Inheritance is not as useful when the extension does not affect the object's external capabilities.

The Color property does not affect how a Piece object is used. For example, all pieces could conceivably invoke a moveForward or moveBackwards method (even if the move isn't legal), but the Piece's encapsulated logic uses the Color property to determine the absolute value that represents a forward or backwards movement (-1 or +1 on the "y axis"), as far as your API is concerned, your superclass and subclasses are identical objects (since they all expose the same methods).

Personally, I'd define some constants that represent each piece type, then use a switch statement to branch into private methods that return possible moves for "this" instance.

leo
  • 1,208
0

Personally I wouldn't inherit anything from Piece at all, because I don't think you gain anything from doing that. Presumably a piece doesn't actually care how it moves, only which squares are a valid destination for its next move.

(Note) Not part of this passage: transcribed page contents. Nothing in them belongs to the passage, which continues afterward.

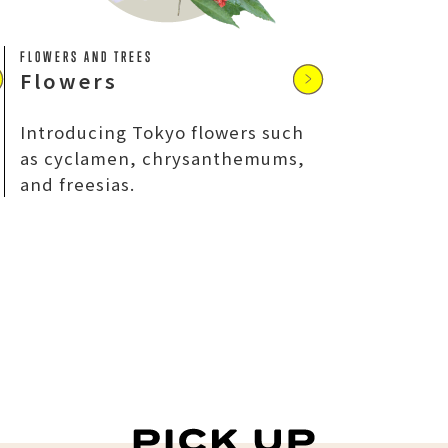
FLOWERS AND TREES
Flowers
Introducing Tokyo flowers such
as cyclamen, chrysanthemums,
and freesias.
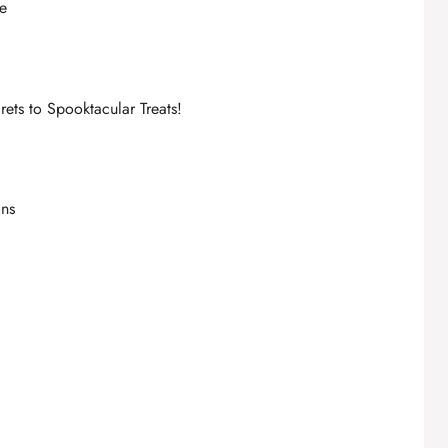
re
ets to Spooktacular Treats!
ans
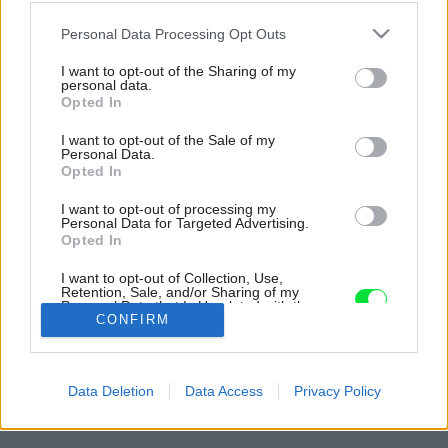
Please note that this website/app uses one or more Google
Personal Data Processing Opt Outs
services and may gather and store information including but
not limited to your visit or usage behaviour. You may click to
I want to opt-out of the Sharing of my
personal data.
grant or deny consent to Google and its third-party tags to
Opted In
use your data for below specified purposes in below Google
consent section.
I want to opt-out of the Sale of my
Personal Data.
Opted In
I want to opt-out of processing my
Personal Data for Targeted Advertising.
Opted In
Východ na terasu je riešený posuvnými
I want to opt-out of Collection, Use,
dverami, tzv. HS-portálom.
Retention, Sale, and/or Sharing of my
Personal Data that Is Unrelated with the
Zdroj: Janka Bíziková
Purposes for which it was collected.
CONFIRM
Opted Out
Späť na článok:
Google consents
Moderná chata s krásnym výhľadom vo Valčianskej doline
Data Deletion
Data Access
Privacy Policy
dokazuje, že obmedzenia motivujú ku kreatívnym riešeniam
I want to allow Google to enable storage
related to advertising like cookies on web or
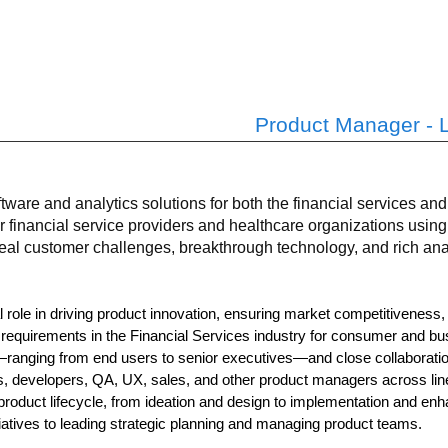
Product Manager - 
tware and analytics solutions for both the financial services a
r financial service providers and healthcare organizations usi
eal customer challenges, breakthrough technology, and rich anal
 role in driving product innovation, ensuring market competitiveness
requirements in the Financial Services industry for consumer and bus
—ranging from end users to senior executives—and close collaboration
s, developers, QA, UX, sales, and other product managers across lin
product lifecycle, from ideation and design to implementation and en
tiatives to leading strategic planning and managing product teams.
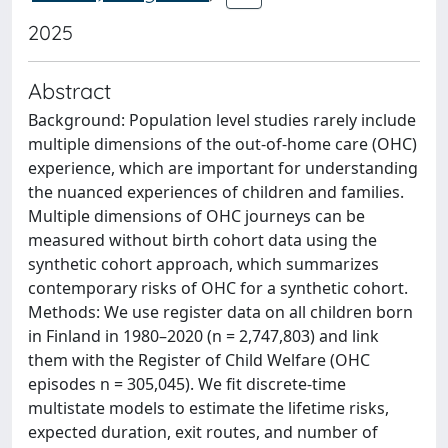
2025
Abstract
Background: Population level studies rarely include
multiple dimensions of the out-of-home care (OHC)
experience, which are important for understanding
the nuanced experiences of children and families.
Multiple dimensions of OHC journeys can be
measured without birth cohort data using the
synthetic cohort approach, which summarizes
contemporary risks of OHC for a synthetic cohort.
Methods: We use register data on all children born
in Finland in 1980–2020 (n = 2,747,803) and link
them with the Register of Child Welfare (OHC
episodes n = 305,045). We fit discrete-time
multistate models to estimate the lifetime risks,
expected duration, exit routes, and number of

Perhaps you could create a Valid Move Calculator which knows the available movement patterns for a type of piece, and is able to retrieve a list of valid destination squares, for example

interface IMoveCalculator
{
    List<Square> GetValidDestinations();
}

class KnightMoveCalculator : IMoveCalculator;
class QueenMoveCalculator : IMoveCalculator;
class PawnMoveCalculator : IMoveCalculator; 
// etc.

class Piece
{
    IMoveCalculator move_calculator;
public:
    Piece(IMoveCalculator mc) : move_calculator(mc) {}
}
Ben Cottrell
  • 12,133
-2

In this answer, I'm assuming that by "chess engine", the author of the question means "chess AI", not merely a move validation engine.

I think using OOP for pieces and their valid movements is a bad idea for two reasons:

  1. The strength of a chess engine is highly dependent on how fast it can manipulate boards, see e.g. Chess program board representations. Considering the level of optimization this article describes, I don't think a regular function call is affordable. A call to a virtual method would add a level of indirection and incur an even higher performance penalty. The cost of OOP isn't affordable there.
  2. The benefits of OOP such as extensibility are of no use for pieces, as chess isn't likely to get new pieces any time soon. A viable alternative to inheritance-based type hierarchy includes using enums and switch. Very low-tech and C-like, but hard to beat performance-wise.

Moving away from performance considerations, including the color of the piece in the type hierarchy is in my opinion a bad idea. You will find yourself in situations where you need to check if two pieces have different colors, for instance for capturing. Checking this condition is easily done using a property. Doing it using is WhitePiece-tests would be uglier in comparison.

There is also another practical reason for avoiding moving move generation to piece-specific methods, namely that different pieces share common moves, e.g. rooks and queens. In order to avoid duplicate code, you would have to factorize common code into a base method, and have yet another costly call.

That being said, if it's the first chess engine you are writing, I would definitely advise to go with clean programming principles and avoid the optimization tricks described by Crafty's author. Dealing with the specifics of chess rules (castling, promotion, en-passant) and complex AI techniques (hashing boards, alpha-beta cut) is challenging enough.